From: Richard S. Sternberg, Esquire
Sent: September 1, 2006
To: rule-comments@sec.gov
Subject: File No. 4-519


Dear SEC Staff:

I write today to comment on an issue I have been told you are considering. I want to express my support for emphatic enforcement activity against the wave of pump and dump artists who are filling my email box with promotional claims about penny stocks trading on the pink sheets.

I have not read and do not endorse a particular solution, though I found the essay forwarded below -- which I read at -- very persuasive. The problem, as I see it, is that the scammers who are issuing these fraudulent promotions are very intelligent. The emails are well crafted to evade even the best of consumer-level spam defenses. The spammers are dangerous to the integrity of markets. Most investors do not know the benefits and limitations of the Pink Sheets and are in grave, imminent danger of being scammed by a fraud aimed at this weak, but useful, market segment. I believe that the laws against unlicensed promotions and promoters are already adequate to incarcerate these felons for issuing unlicensed and unsupported promotions of securities to more than 20 people. Therefore, I am not sure that I endorse the essay's call for new regulations, and I definitely do not agree that the promoters are "miscreants" as asserted in the essay. They are felons, and they need to be arrested.

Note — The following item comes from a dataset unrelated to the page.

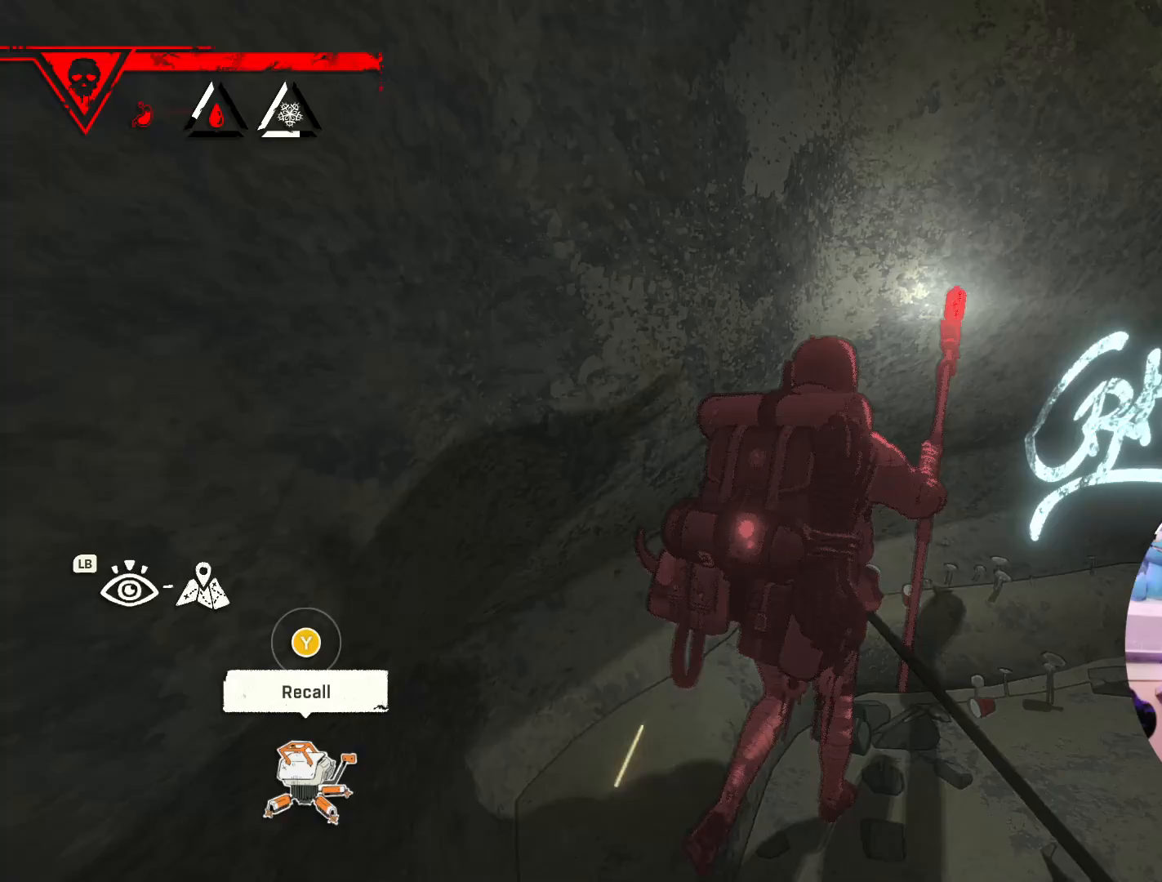
{"buttons": [], "left_stick": "up", "right_stick": "center", "events": [[133, "left_stick", "up"]]}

If new regulations are required to facilitate their arrest and the seizure of their computers, then I support such an effort. What is needed, in my view, is immediate and intensive enforcement to publicize the risk to the public of Pump and Dump Spam and to send a clear message to the pumpers that they will serve lengthy jail terms (or pay significant fines and serve lengthy probationary terms with their computer use barred or monitored) for using their computer skills to create this new type of boiler room.

The point I wish to emphasize is that the SEC needs to see these spam attacks as a market integrity issue rather than an annoying FTC unsolicited commercial email issue. Boiler rooms were dangerous to market integrity in the Sixties through Eighties, but they could only reach 5-10 victims per hour per con man. This scam reaches millions in seconds, and it leaks through respectable spam defenses. It must be stopped, and I believe you could stop it now with a few well publicized arrests.

Thank you for your service to our country.